Saved data entries
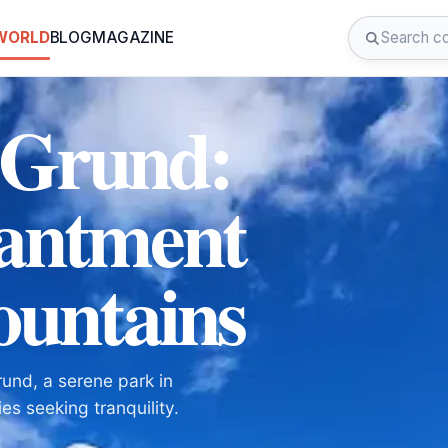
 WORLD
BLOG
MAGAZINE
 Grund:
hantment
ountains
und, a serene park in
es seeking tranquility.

==

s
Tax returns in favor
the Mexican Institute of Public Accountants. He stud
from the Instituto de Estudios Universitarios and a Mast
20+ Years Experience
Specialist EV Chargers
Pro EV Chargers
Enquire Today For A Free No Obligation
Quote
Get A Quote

= WHAT IS BEING ASKED =
Each line in the data where the string "Chargers" occurs should be identified and copied.

= ANSWER TO THIS TASK =
Specialist EV Chargers
Pro EV Chargers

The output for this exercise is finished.